* _Text excerpt_
◆ ◆ ◆ ◆ ◆

The bet
Untether AI emerged from the University of Toronto's chip-research community in 2018, founded by Martin Snelgrove, Darrick Wiebe, and Raymond Chik. The central thesis was architectural: conventional AI accelerators waste most of their power and time shuttling data between memory and compute. Untether's "at-memory compute" design embedded processing elements directly alongside SRAM cells, attacking data movement at its root.
The startup came out of stealth in April 2019 with a $13M Series A led by Intel Capital — early validation from the world's largest chipmaker — with Toronto AI specialist Radical Ventures also participating. It set up in Toronto's growing AI district and began a multi-year silicon program.
The build
In late 2019 Untether named technology veteran Arun Iyengar CEO, professionalizing the leadership as chip development ramped. The company recruited aggressively across chip design, compilers, and systems software, eventually peaking near 151 employees.
In July 2021 it closed a $125M Series B — one of the largest Canadian deep-tech rounds of the year — led by Tracker Capital and co-led by Intel Capital, with CPPIB and Radical Ventures joining. The round funded the tape-out of its flagship silicon and the imAIgine SDK, the software layer meant to give developers an automated path from trained networks to Untether hardware. Lifetime capital reached roughly $152M.

◆ ◆ ◆ ◆ ◆

* _Records provided_

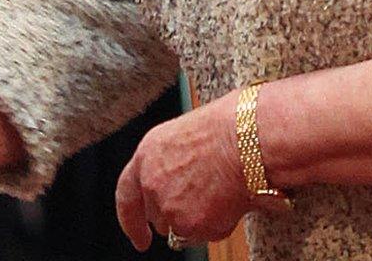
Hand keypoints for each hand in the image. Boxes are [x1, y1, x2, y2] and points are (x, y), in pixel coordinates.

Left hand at [114, 92, 287, 248]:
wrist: (245, 142)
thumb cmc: (225, 132)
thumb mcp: (184, 140)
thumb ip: (170, 166)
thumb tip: (178, 183)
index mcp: (146, 157)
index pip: (127, 196)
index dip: (132, 221)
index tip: (139, 239)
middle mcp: (151, 184)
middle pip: (157, 217)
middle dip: (177, 216)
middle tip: (204, 200)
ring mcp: (168, 206)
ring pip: (181, 228)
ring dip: (198, 220)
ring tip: (220, 192)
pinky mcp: (188, 224)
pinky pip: (204, 235)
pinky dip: (219, 226)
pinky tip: (229, 202)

◆ ◆ ◆ ◆ ◆

* _To do_
[a] Answer these questions from the text about Untether AI:
(i) Which investor led the startup's $13M Series A?
(ii) Who was named CEO in late 2019?
(iii) What is the name of the SDK that the Series B helped fund?
[b] Write what follows the last sentence of the text about Untether AI.

* _Results for each task_
[a]
(i) Intel Capital
(ii) Arun Iyengar
(iii) The imAIgine SDK

[b]
The high-water mark
Untether shipped the speedAI240 Preview and then the speedAI240 Slim — a 75W PCIe card it billed as the world's most energy-efficient inference accelerator. The MLPerf numbers backed the claim: more than 3x the energy efficiency of rivals in the Datacenter Closed Power category, ~6x in Edge, and record-low single-stream latency. In raw throughput the Preview posted the highest single-PCIe-card result in its class.
In September 2023 Untether recruited Intel corporate VP Chris Walker as president; he became CEO in January 2024, signalling a commercial push toward generative-AI and enterprise LLM use cases. But the optimism papered over a deepening structural mismatch.
The wall
Untether's architecture was purpose-built for the inference that defined AI before late 2022: convolutional networks, image classification, object detection — workloads where weights fit on-chip and memory bandwidth is the bottleneck. The at-memory design was superb for that. Large language models are a different beast: they demand enormous off-chip capacity, high-bandwidth memory, and strong chip-to-chip interconnects for multi-chip scaling. The speedAI family had none of those at scale.
When ChatGPT reoriented the whole industry toward generative AI, Untether held a chip that excelled at benchmarks customers had stopped prioritizing. Computer-vision inference — autonomous vehicles, edge cameras, industrial inspection — remained real, but not the fast-moving market drawing hyperscaler budgets. The company tried to re-narrate toward LLMs, but the silicon could not follow. Nvidia's CUDA moat deepened and AMD's HBM-dense MI300X took the LLM-inference market Untether aspired to. A capital raise in early 2025 failed.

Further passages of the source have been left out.